EXERCISE -
Write out each line of the entries below that holds the word "immutable".

DATA TO PROCESS -
_ _ _ _

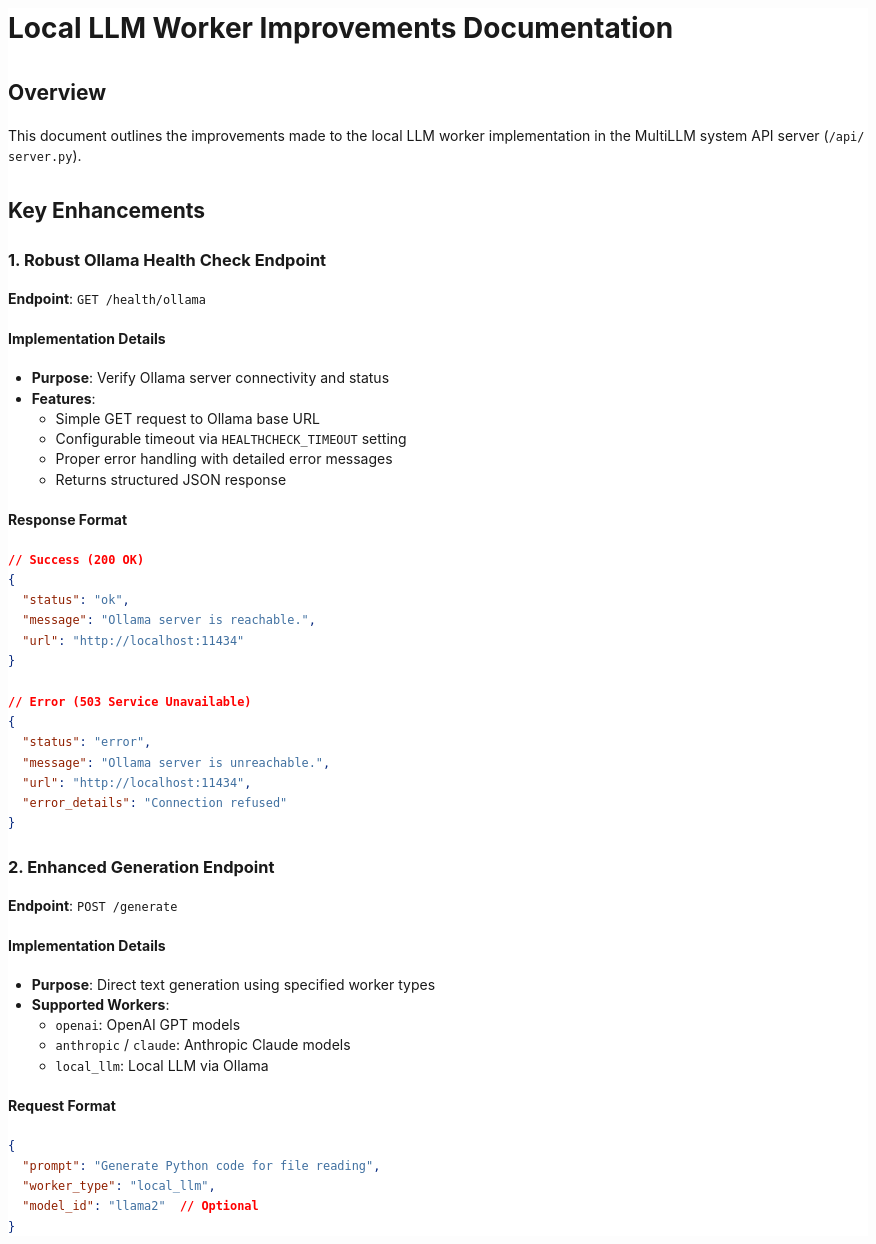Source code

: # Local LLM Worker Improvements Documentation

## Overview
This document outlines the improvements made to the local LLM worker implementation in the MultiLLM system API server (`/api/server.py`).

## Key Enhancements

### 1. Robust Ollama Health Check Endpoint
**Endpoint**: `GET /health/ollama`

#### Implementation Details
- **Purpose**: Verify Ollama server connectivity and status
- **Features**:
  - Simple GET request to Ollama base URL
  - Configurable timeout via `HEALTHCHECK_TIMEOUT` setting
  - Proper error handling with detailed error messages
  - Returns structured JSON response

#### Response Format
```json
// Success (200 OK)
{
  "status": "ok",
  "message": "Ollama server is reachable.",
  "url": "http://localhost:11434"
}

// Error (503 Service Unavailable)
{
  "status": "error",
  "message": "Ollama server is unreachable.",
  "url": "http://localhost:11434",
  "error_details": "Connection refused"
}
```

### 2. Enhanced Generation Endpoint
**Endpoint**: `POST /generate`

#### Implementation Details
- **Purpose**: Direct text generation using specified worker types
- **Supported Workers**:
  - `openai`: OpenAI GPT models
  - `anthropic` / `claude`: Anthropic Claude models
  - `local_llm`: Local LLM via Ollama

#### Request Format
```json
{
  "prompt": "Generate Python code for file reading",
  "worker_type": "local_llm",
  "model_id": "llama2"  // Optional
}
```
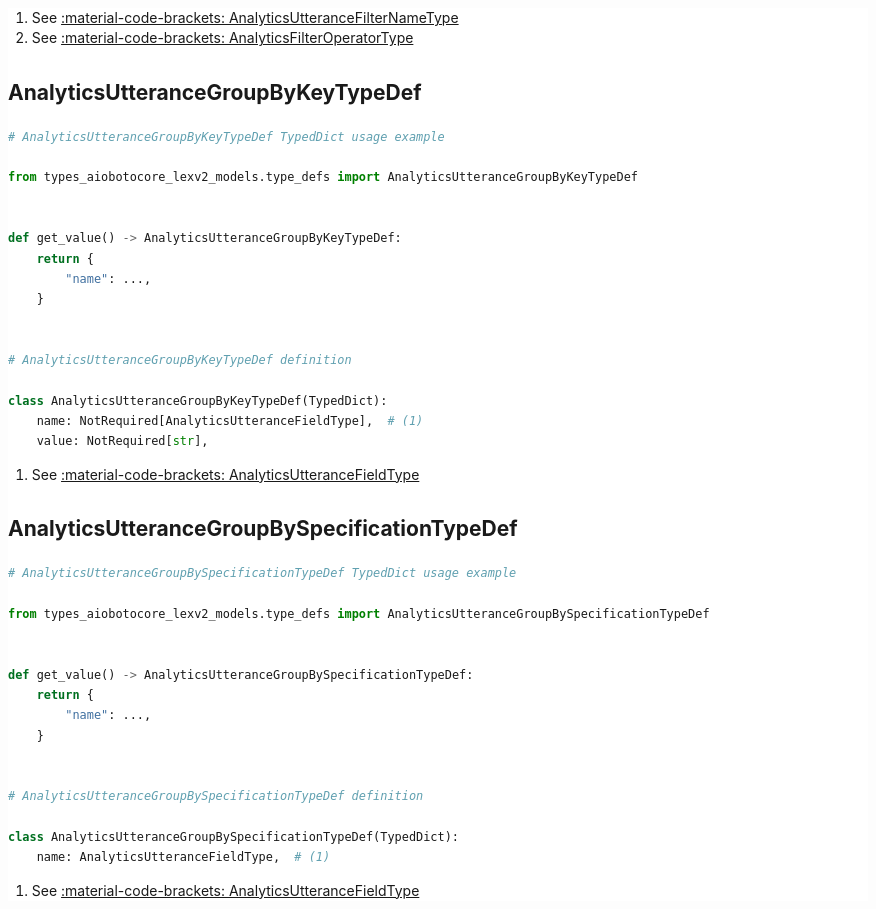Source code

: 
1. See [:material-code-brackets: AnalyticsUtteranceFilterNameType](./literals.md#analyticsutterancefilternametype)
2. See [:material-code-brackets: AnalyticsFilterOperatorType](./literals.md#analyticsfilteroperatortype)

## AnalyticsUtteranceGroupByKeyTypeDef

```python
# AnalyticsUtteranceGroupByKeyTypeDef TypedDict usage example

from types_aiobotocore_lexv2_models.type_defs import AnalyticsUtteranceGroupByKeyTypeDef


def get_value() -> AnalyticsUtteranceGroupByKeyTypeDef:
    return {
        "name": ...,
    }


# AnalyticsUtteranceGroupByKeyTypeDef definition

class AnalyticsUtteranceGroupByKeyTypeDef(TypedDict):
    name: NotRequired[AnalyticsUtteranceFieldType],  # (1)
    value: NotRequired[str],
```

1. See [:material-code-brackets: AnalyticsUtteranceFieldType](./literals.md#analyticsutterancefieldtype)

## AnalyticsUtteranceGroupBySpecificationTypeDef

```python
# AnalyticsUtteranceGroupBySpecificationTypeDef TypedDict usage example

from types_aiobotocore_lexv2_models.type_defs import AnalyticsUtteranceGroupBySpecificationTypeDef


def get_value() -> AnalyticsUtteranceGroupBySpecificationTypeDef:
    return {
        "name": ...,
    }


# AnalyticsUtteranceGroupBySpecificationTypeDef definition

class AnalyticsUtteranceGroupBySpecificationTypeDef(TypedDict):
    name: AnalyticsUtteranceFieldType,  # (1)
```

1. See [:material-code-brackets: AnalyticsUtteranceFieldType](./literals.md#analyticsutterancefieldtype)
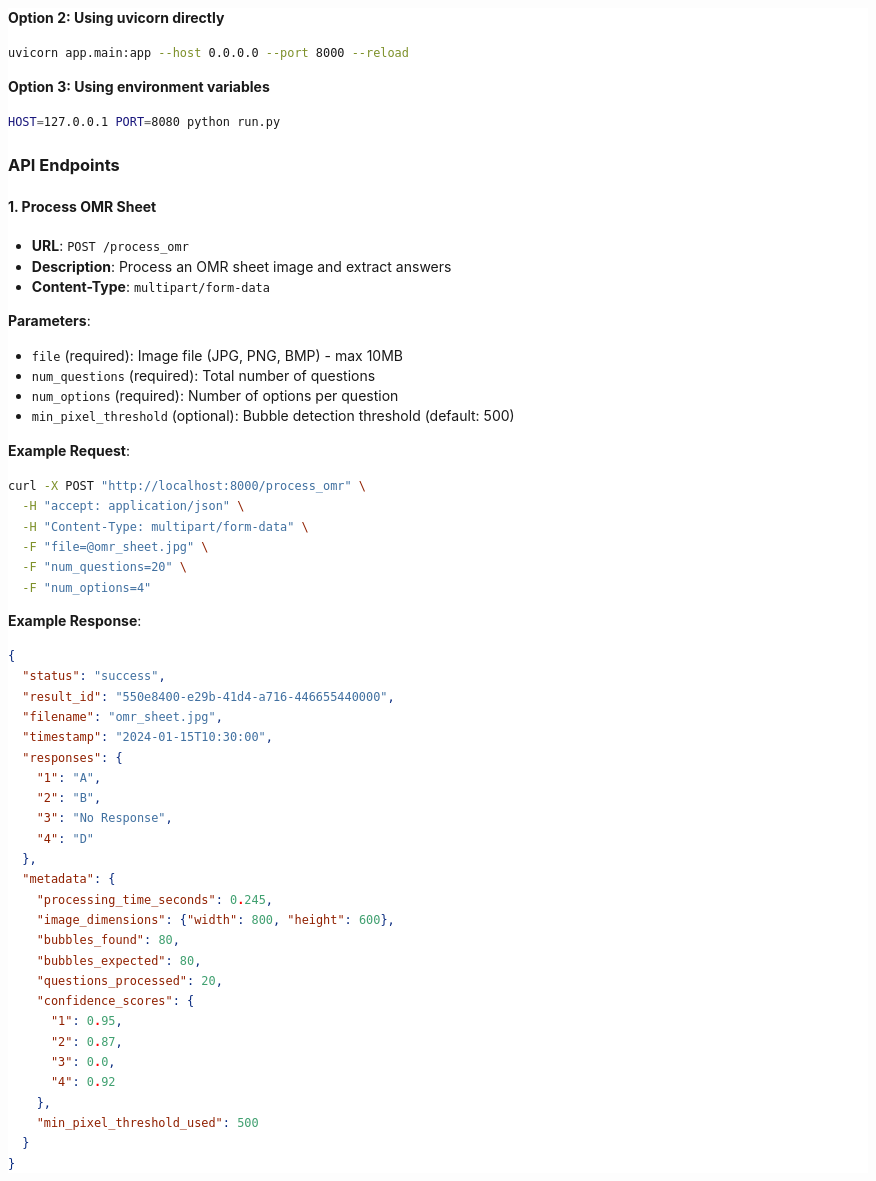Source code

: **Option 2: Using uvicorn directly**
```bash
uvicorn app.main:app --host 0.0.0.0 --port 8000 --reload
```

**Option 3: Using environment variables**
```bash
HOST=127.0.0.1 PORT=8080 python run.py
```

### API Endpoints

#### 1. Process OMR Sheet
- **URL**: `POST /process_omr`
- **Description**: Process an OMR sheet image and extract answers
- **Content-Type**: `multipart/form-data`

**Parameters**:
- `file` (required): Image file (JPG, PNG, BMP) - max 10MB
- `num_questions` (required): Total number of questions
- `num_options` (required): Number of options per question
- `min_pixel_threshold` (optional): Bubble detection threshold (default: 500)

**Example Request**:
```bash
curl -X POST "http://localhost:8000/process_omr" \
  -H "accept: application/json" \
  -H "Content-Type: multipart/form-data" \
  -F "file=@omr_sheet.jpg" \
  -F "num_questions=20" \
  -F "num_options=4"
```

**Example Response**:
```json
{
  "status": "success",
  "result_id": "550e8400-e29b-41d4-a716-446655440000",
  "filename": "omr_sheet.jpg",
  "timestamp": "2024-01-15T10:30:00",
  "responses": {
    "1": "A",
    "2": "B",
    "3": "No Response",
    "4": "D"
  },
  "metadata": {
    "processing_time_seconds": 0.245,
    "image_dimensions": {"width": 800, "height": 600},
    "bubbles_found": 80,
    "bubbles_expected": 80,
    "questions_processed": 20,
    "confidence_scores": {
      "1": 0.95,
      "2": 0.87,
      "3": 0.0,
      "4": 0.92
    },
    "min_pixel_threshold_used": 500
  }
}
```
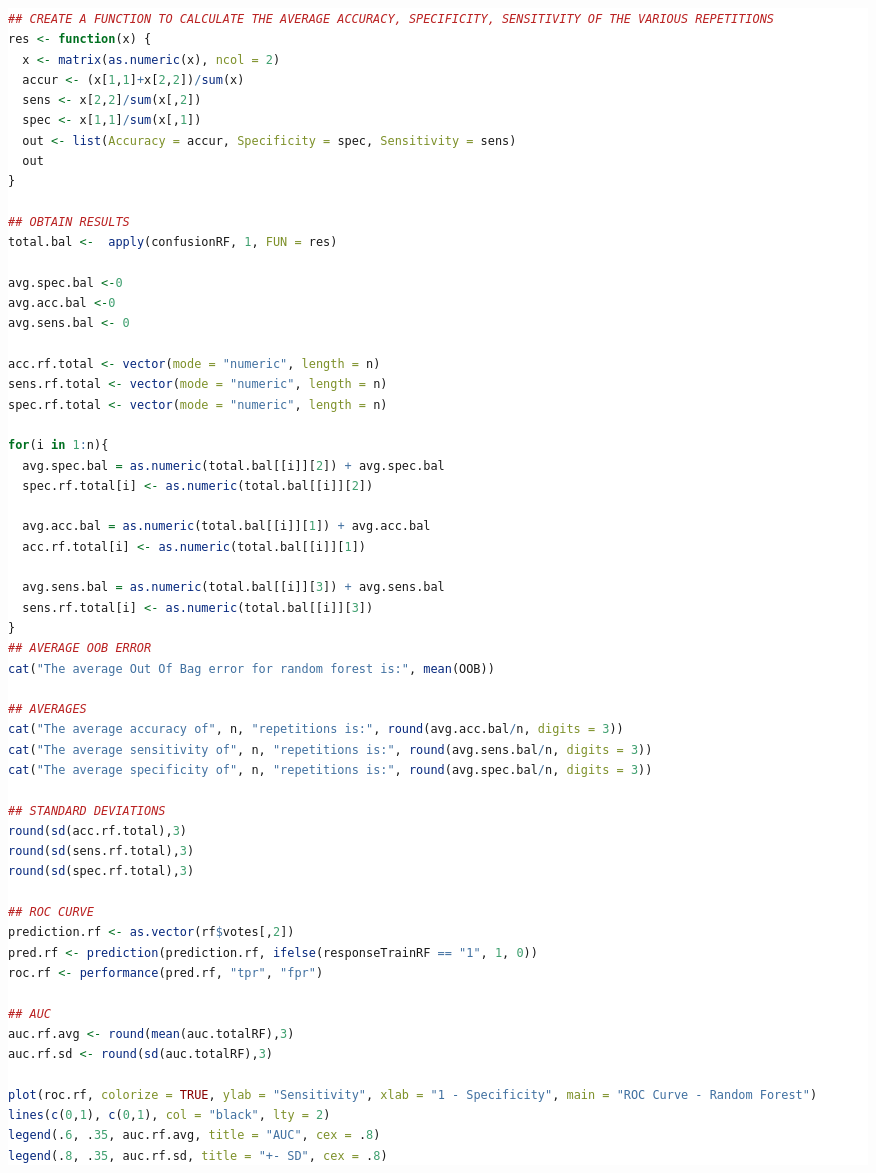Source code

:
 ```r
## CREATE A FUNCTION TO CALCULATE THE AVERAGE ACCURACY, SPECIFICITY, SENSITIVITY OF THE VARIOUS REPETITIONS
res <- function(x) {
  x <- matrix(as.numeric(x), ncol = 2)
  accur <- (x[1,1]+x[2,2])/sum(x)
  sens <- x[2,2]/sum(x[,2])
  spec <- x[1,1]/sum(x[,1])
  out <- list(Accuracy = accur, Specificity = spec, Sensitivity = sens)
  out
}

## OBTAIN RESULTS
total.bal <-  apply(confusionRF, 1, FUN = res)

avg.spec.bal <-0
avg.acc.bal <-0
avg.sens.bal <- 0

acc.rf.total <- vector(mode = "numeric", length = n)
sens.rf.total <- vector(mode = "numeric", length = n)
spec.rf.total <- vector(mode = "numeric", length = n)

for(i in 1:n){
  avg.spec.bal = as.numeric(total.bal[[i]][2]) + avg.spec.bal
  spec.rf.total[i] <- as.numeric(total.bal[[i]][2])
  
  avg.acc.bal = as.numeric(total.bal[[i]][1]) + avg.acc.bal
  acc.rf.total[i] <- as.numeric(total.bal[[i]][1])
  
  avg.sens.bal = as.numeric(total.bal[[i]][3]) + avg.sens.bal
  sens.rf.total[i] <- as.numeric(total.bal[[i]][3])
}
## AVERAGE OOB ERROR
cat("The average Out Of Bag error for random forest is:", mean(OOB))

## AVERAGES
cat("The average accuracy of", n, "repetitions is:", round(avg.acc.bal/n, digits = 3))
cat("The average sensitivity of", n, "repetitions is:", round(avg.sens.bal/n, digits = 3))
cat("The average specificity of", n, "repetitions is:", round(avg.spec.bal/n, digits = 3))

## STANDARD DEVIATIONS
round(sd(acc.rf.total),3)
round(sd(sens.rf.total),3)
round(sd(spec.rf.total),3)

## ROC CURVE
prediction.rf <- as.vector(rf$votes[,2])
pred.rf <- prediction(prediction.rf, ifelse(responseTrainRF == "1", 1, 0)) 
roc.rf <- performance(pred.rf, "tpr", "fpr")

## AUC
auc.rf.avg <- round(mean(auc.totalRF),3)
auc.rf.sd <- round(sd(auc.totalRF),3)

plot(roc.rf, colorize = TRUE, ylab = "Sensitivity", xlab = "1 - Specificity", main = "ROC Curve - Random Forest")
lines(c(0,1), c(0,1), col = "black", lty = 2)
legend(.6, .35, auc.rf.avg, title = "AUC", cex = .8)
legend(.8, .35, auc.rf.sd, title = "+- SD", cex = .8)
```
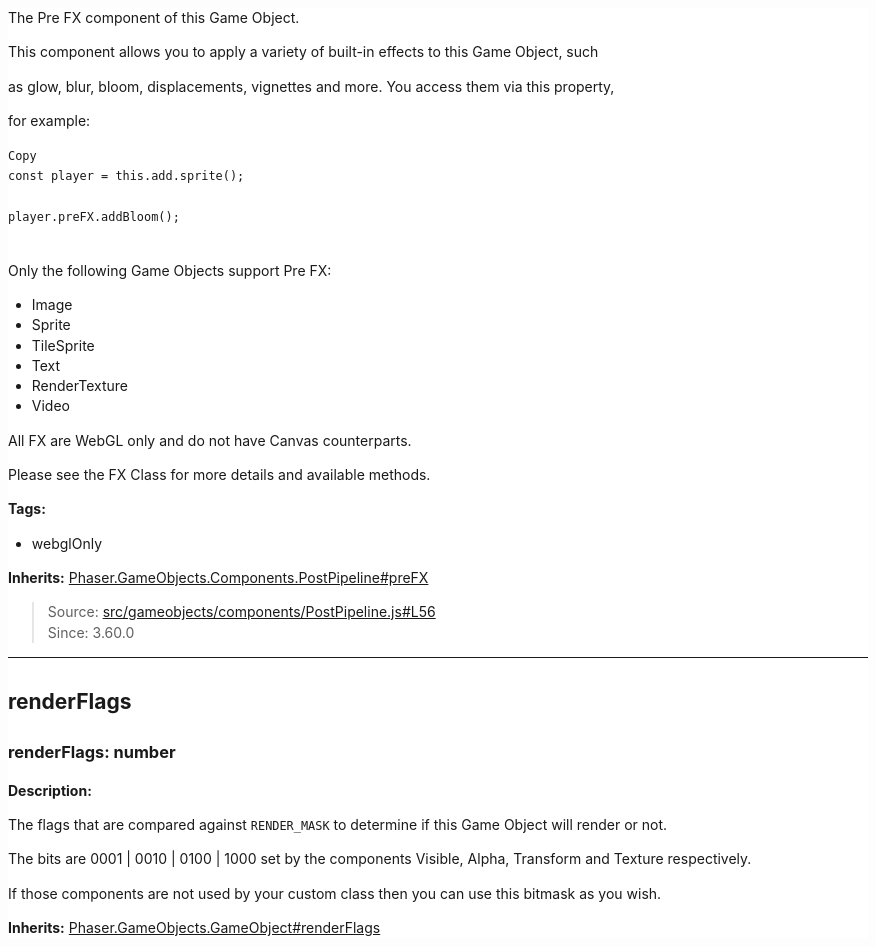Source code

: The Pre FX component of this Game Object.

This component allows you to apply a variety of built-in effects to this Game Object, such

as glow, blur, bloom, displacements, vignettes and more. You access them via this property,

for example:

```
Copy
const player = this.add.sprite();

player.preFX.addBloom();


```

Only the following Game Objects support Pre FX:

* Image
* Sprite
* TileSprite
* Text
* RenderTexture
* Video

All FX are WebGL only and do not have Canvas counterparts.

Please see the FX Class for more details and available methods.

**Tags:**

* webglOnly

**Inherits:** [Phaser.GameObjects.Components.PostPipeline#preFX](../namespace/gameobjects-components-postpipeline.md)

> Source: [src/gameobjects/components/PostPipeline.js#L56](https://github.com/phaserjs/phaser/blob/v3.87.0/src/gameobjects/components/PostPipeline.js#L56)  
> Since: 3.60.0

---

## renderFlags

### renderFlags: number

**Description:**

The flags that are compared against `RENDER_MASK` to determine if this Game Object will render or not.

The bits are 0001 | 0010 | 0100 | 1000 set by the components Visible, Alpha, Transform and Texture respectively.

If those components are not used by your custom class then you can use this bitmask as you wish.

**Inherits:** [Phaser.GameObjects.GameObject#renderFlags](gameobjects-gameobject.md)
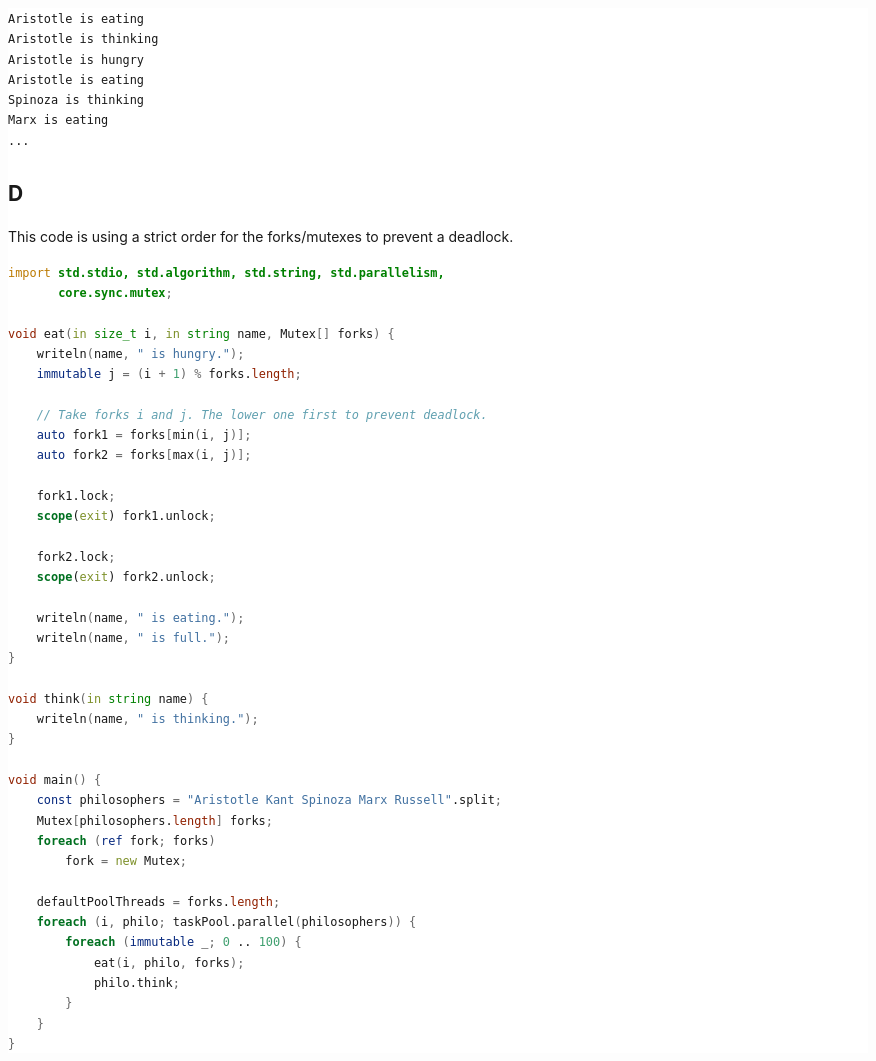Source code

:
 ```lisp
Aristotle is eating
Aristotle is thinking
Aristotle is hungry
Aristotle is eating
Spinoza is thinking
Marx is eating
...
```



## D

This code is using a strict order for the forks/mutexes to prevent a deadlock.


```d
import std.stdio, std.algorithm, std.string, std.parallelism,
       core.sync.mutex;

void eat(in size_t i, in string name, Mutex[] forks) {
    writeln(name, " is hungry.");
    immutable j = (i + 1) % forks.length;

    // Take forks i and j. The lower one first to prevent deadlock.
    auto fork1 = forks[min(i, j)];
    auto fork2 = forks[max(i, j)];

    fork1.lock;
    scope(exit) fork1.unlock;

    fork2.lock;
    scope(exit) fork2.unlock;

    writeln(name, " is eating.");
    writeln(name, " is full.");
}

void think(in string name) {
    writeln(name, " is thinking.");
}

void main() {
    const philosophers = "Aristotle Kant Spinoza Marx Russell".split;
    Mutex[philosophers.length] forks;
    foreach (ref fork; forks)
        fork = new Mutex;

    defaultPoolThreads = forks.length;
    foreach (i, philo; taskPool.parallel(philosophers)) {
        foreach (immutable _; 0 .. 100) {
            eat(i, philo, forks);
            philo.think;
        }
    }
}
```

_ _ _ _

EXERCISE SOLUTION -
    immutable j = (i + 1) % forks.length;
        foreach (immutable _; 0 .. 100) {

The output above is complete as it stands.